I should be putting them on some time before January


----------



## Ole1 (Jul 7, 2018)

msjulie: how do i use a tire pyrometer ? 
( i can search the web and find many opinions, but Id like to hear your's first ... )


----------



## Ole1 (Jul 7, 2018)

Big thanks to Mountainpass for providing us with instructions for installing front and rear brakes:

Front - https://www.mountainpassperformance.com/page-mill-bbk-install/

Rear - https://teslaownersonline.com/threads/diy-parking-brake-disassembly-rear-brake-pad-replacement.9049/

Yesterday I started my install of front and rear rotors and brake pads from RacingBrake.com for improved braking and brake cooling with stock 18" Aero wheels:


















Some tech notes about RacingBrake Rotor Technology: https://www.racingbrake.com/Articles.asp?ID=257

I will be posting a couple more pics of the rear rotor install in the Mountainpass rear brake install thread later today ....


----------



## msjulie (Feb 6, 2018)

@Ole1 I know what they do and why but coming up with the numbers still seems like a little magic to me - crew chief back in the day knew the 1990s spec VWs we raced so well he just knew what the starting pressure should be based on the air temp at the moment, the tires we were using, etc. I could make a reasonable guess as to starting pressures when a given day's starting weather felt like others I had driven but sometimes I was just off ( a pound or 2 made noticeable differences in those cars due to their suspension and tire setup )
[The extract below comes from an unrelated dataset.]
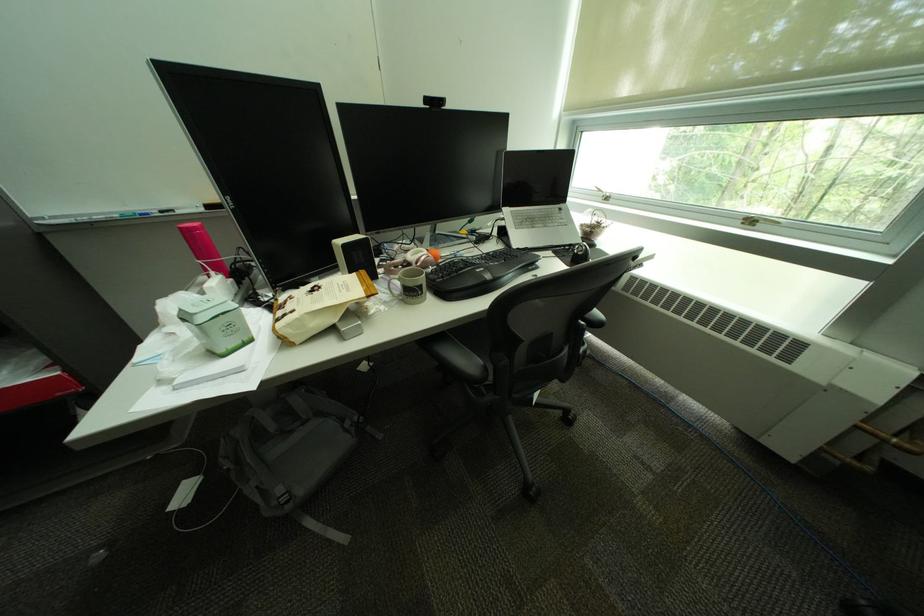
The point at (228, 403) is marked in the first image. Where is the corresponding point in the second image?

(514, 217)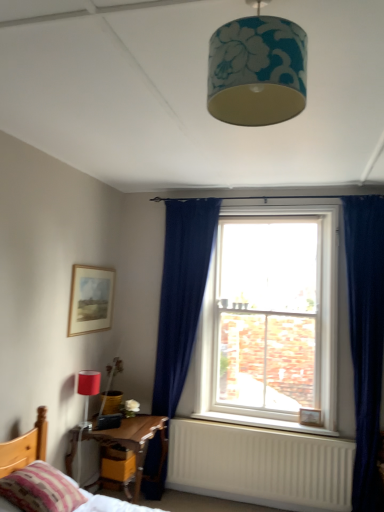
I want to click on free spot above wooden bed at lower left (from a real-world perspective), so click(131, 425).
This site, though, is pretty good : https://nasaspeed.news/tech/wheels-...cordingly-can-pay-dividends-on-the-racetrack/

Drive with HOD or another similar group as vendors have been known to show up and just help folks with those kinds of things.

Drive safe!


----------



## MountainPass (May 15, 2018)

Ole1 said:


> I will be posting a couple more pics of the rear rotor install in the Mountainpass rear brake install thread later today ....
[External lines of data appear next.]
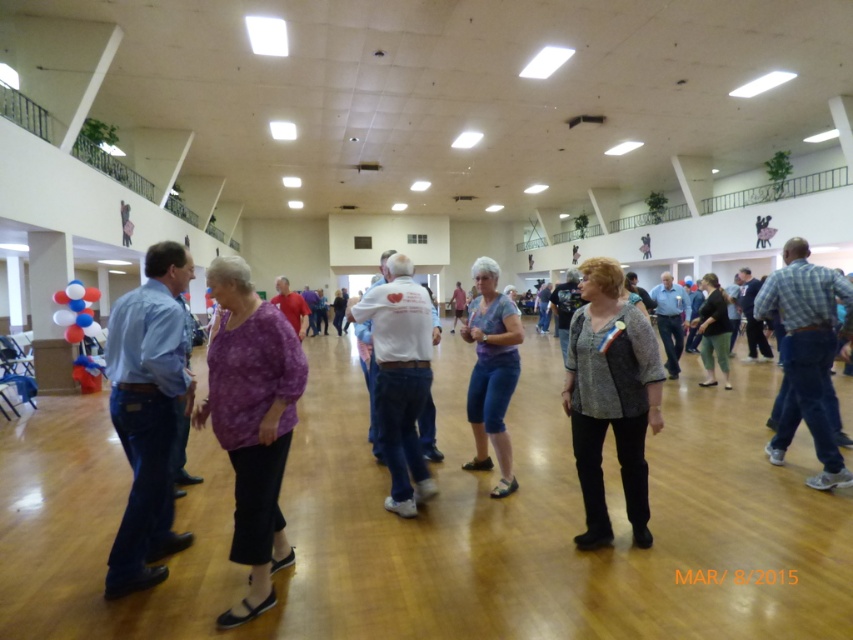
Question: Does purple fabric blouse at center have a larger size compared to gray textured sweater at center?

Choices:
 (A) no
 (B) yes

Answer: (B)

Question: Among these objects, which one is farthest from the camera?

Choices:
 (A) gray textured sweater at center
 (B) blue denim jeans at left

Answer: (A)

Question: Is white cotton shirt at center closer to the viewer compared to dark gray sweater at center?

Choices:
 (A) yes
 (B) no

Answer: (A)

Question: Is blue plaid shirt at right wider than dark gray sweater at center?

Choices:
 (A) no
 (B) yes

Answer: (A)

Question: Based on their relative distances, which object is farther from the blue denim shorts at center?

Choices:
 (A) gray textured sweater at center
 (B) purple fabric blouse at center
 (C) blue plaid shirt at right
 (D) dark gray sweater at center

Answer: (D)

Question: Which of these objects is positioned farthest from the blue plaid shirt at right?

Choices:
 (A) white cotton shirt at center
 (B) gray textured sweater at center
 (C) purple fabric blouse at center

Answer: (C)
That's quite alright, you don't _have _to advertise competitor's parts in our DIY post!


----------



## Guest (Jan 1, 2019)

Ole1 said:


> Big thanks to Mountainpass for providing us with instructions for installing front and rear brakes:
> 
> Front - https://www.mountainpassperformance.com/page-mill-bbk-install/
> 
> ...


looks like RB also offers an application for for the P3+. Any feedback after your install? More pics? Does the black zinc finish change colors after use? TIA


----------



## Ole1 (Jul 7, 2018)

per discussion about anti corrosion coating on RB website, black coating on rotors wears right off with pad break in or normal driving ....


----------



## Guest (Jan 2, 2019)

Yep read that was thinking of more real world impressions. Especially aftrer the pad have grabbed a number of times.


----------